>> start PROVIDED ENTRIES

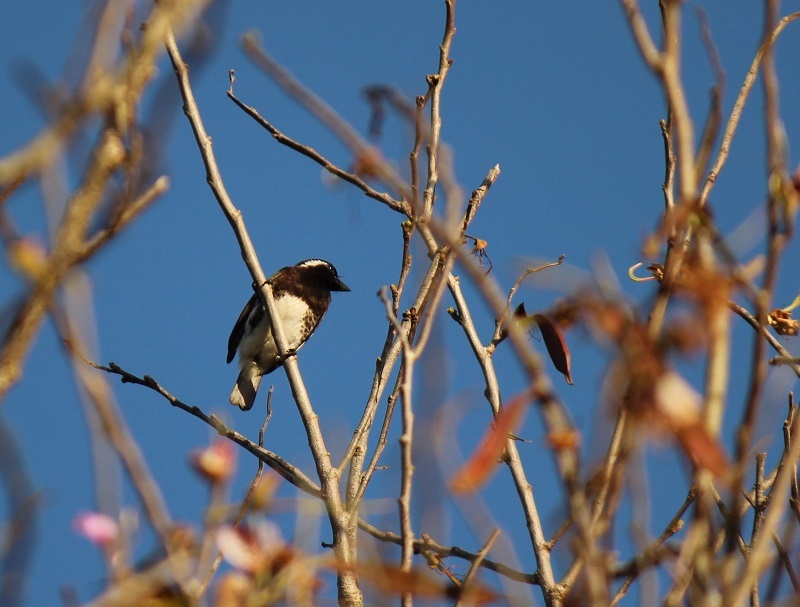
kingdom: Animalia
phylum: Chordata
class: Aves
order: Piciformes
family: Lybiidae
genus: Stactolaema
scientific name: Stactolaema leucotis
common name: White-eared barbet
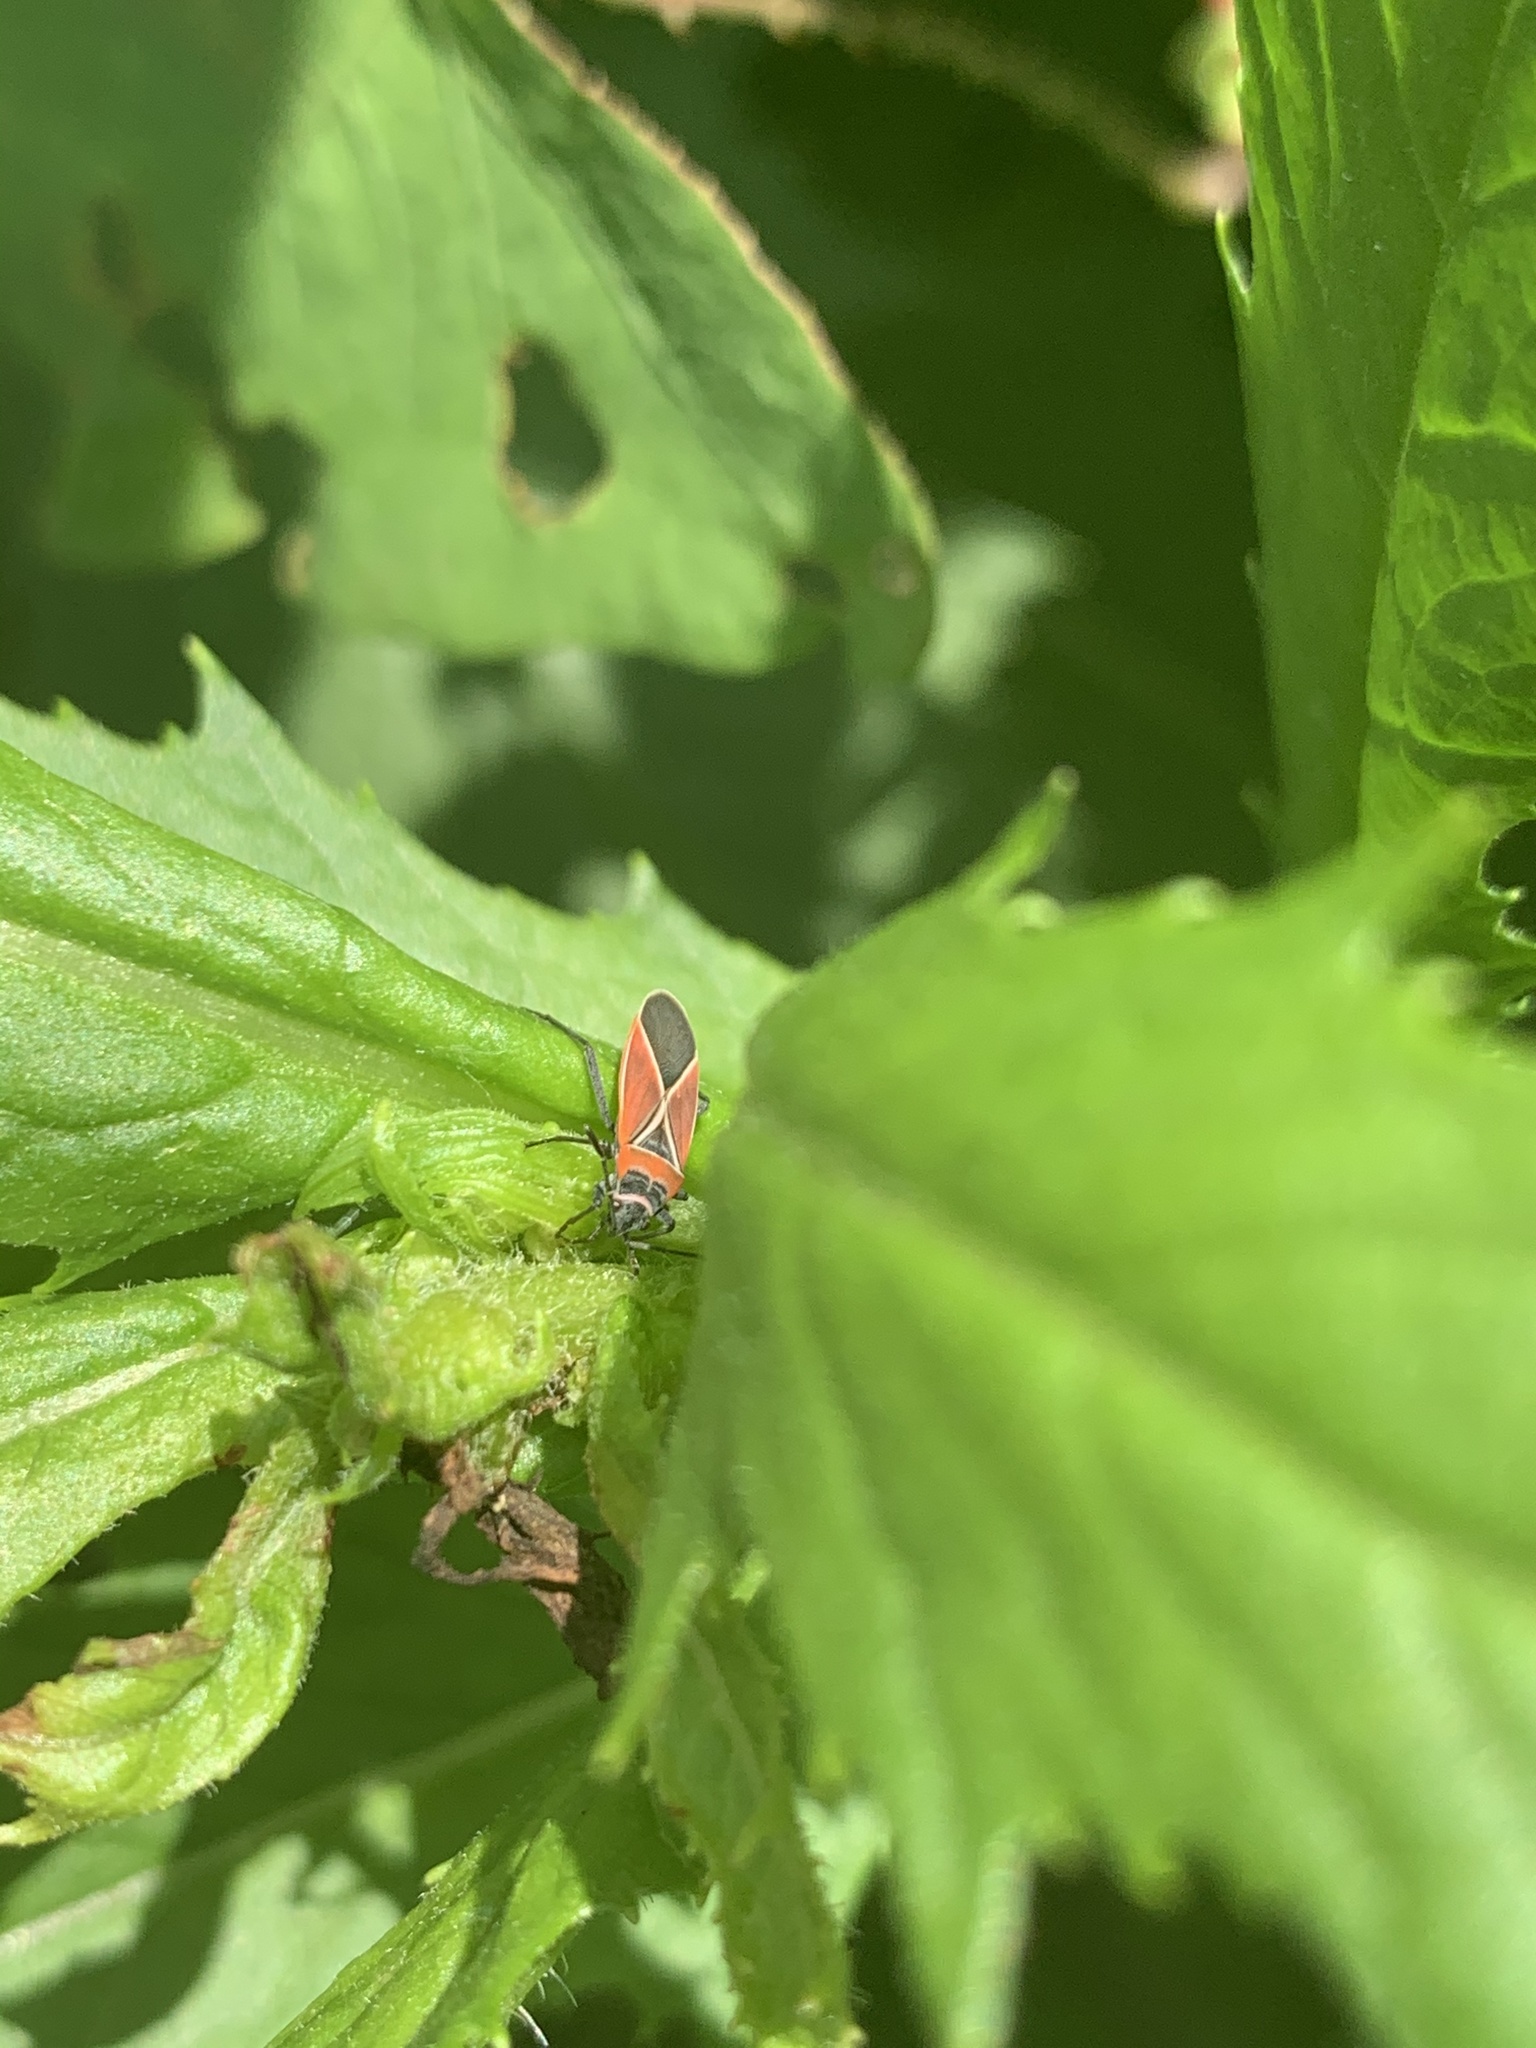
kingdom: Animalia
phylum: Arthropoda
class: Insecta
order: Hemiptera
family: Lygaeidae
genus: Neacoryphus
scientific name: Neacoryphus bicrucis
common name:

>> end PROVIDED ENTRIES

__PROBLEM TO SOLVE__
Arrange every line of the entries above as a Markdown table with the columns "Number" and "Line," numbering the rows in order and skipping blank lines. Leave the pictures out.

__OUTPUT OF THE TASK__
| Number | Line |
|---|---|
| 1 | kingdom: Animalia |
| 2 | phylum: Chordata |
| 3 | class: Aves |
| 4 | order: Piciformes |
| 5 | family: Lybiidae |
| 6 | genus: Stactolaema |
| 7 | scientific name: Stactolaema leucotis |
| 8 | common name: White-eared barbet |
| 9 | kingdom: Animalia |
| 10 | phylum: Arthropoda |
| 11 | class: Insecta |
| 12 | order: Hemiptera |
| 13 | family: Lygaeidae |
| 14 | genus: Neacoryphus |
| 15 | scientific name: Neacoryphus bicrucis |
| 16 | common name: |